Stay Home! Top 10 Comedy Movies to Rent
Any way you look at it, these are hard times. Economic recession, global warming, you know the list. So what’s a person to do? Learn, help where you can, and then watch a lot of funny movies. Stay home and rent movies! Here are my top 10 favorite comedy movies. What movies would you add?
1. Monty Python and the Holy Grail – A 1975 Monty Python film about the Arthurian legend gone whacky
2. Dr. Strangelove or: How I Learned to Stop Worrying and Love the Bomb
A 1964 black comedy film directed by Stanley Kubrick, starring Peter Sellers and George C. Scott that satirizes the Cold War and the concept of mutual assured destruction.
3. Blazing Saddles – A 1974 Western comedy film directed by Mel Brooks, starring Cleavon Little and Gene Wilder — considered one of the great American comedies of all time.
4. Annie Hall – A1977 romantic comedy film directed by Woody Allen and winner of four Academy Awards. Film critic Roger Ebert referred to it as “just about everyone’s favorite Woody Allen movie.”
5. The Pink Panther – A 1963 film directed by Blake Edwards with Peter Sellers as the bumbling Inspector Clouseau
6. This Is Spinal Tap – A 1984 mock “rockumentary” directed by Rob Reiner that satirizes the wild behavior and musical pretensions of a heavy-metal band.
7. Monty Python’s Life Of Brian – A hysterical 1979 Monty Python film about a man mistaken for the messiah.

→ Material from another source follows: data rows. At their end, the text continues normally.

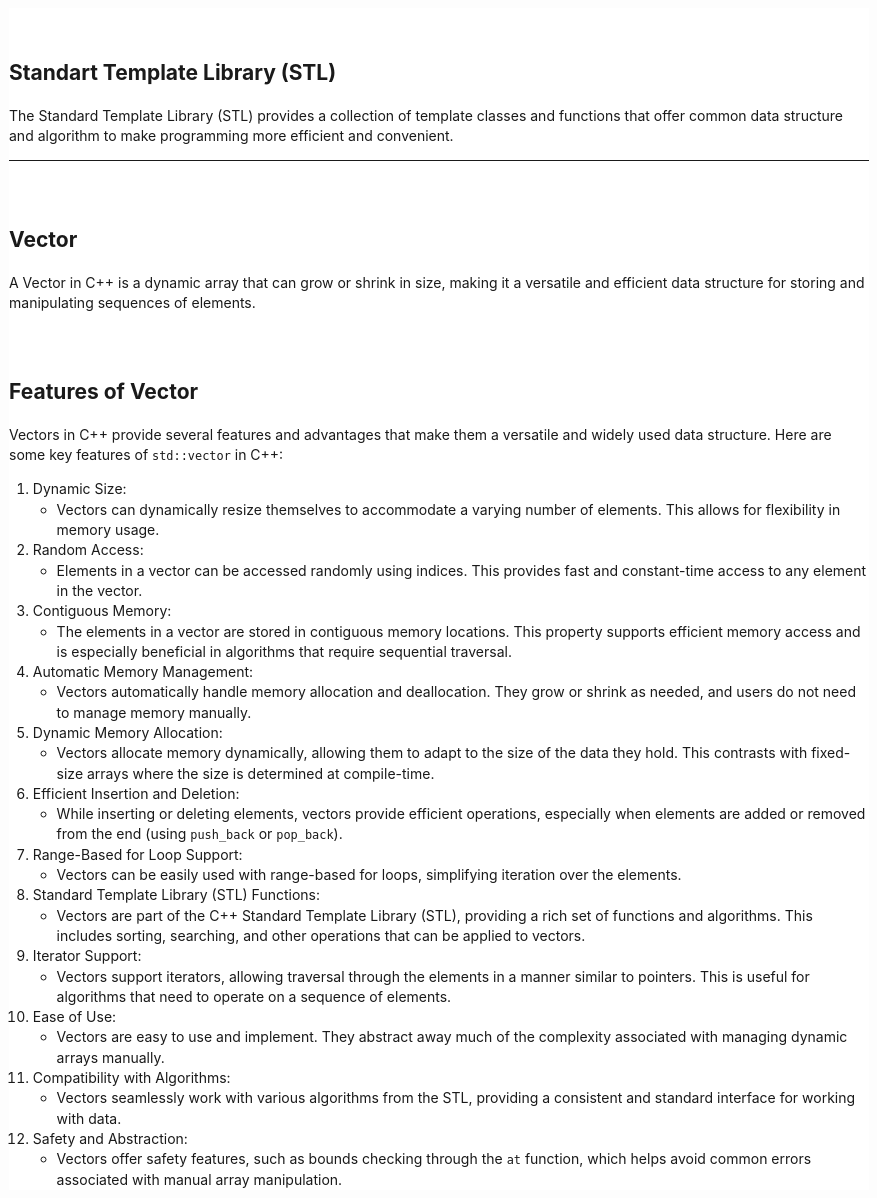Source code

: 
<br>

## Standart Template Library (STL)

The Standard Template Library (STL) provides a collection of template classes and functions that offer common data structure and algorithm to make programming more efficient and convenient.

---

<br>

## Vector

A Vector in C++ is a dynamic array that can grow or shrink in size, making it a versatile and efficient data structure for storing and manipulating sequences of elements.

<br>

## Features of Vector

Vectors in C++ provide several features and advantages that make them a versatile and widely used data structure. Here are some key features of `std::vector` in C++:

1. Dynamic Size:
    - Vectors can dynamically resize themselves to accommodate a varying number of elements. This allows for flexibility in memory usage.
2. Random Access:
    - Elements in a vector can be accessed randomly using indices. This provides fast and constant-time access to any element in the vector.
3. Contiguous Memory:
    - The elements in a vector are stored in contiguous memory locations. This property supports efficient memory access and is especially beneficial in algorithms that require sequential traversal.
4. Automatic Memory Management:
    - Vectors automatically handle memory allocation and deallocation. They grow or shrink as needed, and users do not need to manage memory manually.
5. Dynamic Memory Allocation:
    - Vectors allocate memory dynamically, allowing them to adapt to the size of the data they hold. This contrasts with fixed-size arrays where the size is determined at compile-time.
6. Efficient Insertion and Deletion:
    - While inserting or deleting elements, vectors provide efficient operations, especially when elements are added or removed from the end (using `push_back` or `pop_back`).
7. Range-Based for Loop Support:
    - Vectors can be easily used with range-based for loops, simplifying iteration over the elements.
8. Standard Template Library (STL) Functions:
    - Vectors are part of the C++ Standard Template Library (STL), providing a rich set of functions and algorithms. This includes sorting, searching, and other operations that can be applied to vectors.
9. Iterator Support:
    - Vectors support iterators, allowing traversal through the elements in a manner similar to pointers. This is useful for algorithms that need to operate on a sequence of elements.
10. Ease of Use:
    - Vectors are easy to use and implement. They abstract away much of the complexity associated with managing dynamic arrays manually.
11. Compatibility with Algorithms:
    - Vectors seamlessly work with various algorithms from the STL, providing a consistent and standard interface for working with data.
12. Safety and Abstraction:
    - Vectors offer safety features, such as bounds checking through the `at` function, which helps avoid common errors associated with manual array manipulation.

8. A Fish Called Wanda – A 1988 written by John Cleese, directed by Charles Crichton, starring Cleese, Jamie Lee Curtis, and Kevin Kline about a jewel heist and its aftermath.
9. Raising Arizona
A 1987 Coen Brothers comedy starring Nicolas Cage and Holly Hunter that has achieved the status of a cult film. It is about a couple who abduct one of five quintuplets.

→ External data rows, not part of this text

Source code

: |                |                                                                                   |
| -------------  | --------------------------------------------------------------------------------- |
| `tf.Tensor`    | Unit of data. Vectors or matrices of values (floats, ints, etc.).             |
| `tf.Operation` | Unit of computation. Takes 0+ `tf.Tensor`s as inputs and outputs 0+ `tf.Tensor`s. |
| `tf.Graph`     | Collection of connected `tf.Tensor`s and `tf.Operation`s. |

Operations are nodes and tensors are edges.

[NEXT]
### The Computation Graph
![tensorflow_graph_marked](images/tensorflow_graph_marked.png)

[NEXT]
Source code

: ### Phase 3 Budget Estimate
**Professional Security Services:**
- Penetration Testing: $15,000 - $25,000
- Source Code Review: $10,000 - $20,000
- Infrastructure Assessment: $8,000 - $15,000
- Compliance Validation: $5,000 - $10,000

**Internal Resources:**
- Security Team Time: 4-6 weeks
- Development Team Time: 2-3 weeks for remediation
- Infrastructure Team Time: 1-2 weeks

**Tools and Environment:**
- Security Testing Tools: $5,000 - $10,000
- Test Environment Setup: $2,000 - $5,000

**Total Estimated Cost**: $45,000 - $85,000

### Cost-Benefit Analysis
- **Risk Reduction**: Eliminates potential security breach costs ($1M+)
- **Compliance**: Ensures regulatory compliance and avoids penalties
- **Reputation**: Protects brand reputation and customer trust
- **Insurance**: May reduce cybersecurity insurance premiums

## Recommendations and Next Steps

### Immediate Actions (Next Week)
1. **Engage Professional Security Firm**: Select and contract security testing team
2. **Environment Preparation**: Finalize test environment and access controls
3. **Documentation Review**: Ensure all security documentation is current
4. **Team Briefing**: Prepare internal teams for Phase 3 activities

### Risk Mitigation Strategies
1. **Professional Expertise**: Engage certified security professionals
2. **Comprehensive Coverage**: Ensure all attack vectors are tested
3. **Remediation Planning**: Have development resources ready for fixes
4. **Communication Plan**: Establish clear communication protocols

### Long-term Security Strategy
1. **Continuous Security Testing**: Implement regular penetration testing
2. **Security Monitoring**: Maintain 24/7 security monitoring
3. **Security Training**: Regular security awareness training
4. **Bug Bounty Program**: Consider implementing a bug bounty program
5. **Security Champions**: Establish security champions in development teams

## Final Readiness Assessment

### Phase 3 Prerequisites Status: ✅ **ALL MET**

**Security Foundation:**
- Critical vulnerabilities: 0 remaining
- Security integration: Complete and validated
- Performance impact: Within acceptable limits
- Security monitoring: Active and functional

10. Beetlejuice – A 1988 comedy horror film directed by Tim Burton, starring Alec Baldwin, Geena Davis, Winona Ryder, and Michael Keaton. It is about a recently deceased couple who seek the help of “bio-exorcist” Beetlejuice to remove the new yuppie owners of their quaint New England house.
And one more just for luck:
11. Modern Times – A 1936 by Charlie Chaplin as his classic Little Tramp character struggling to survive in the modern, industrialized world.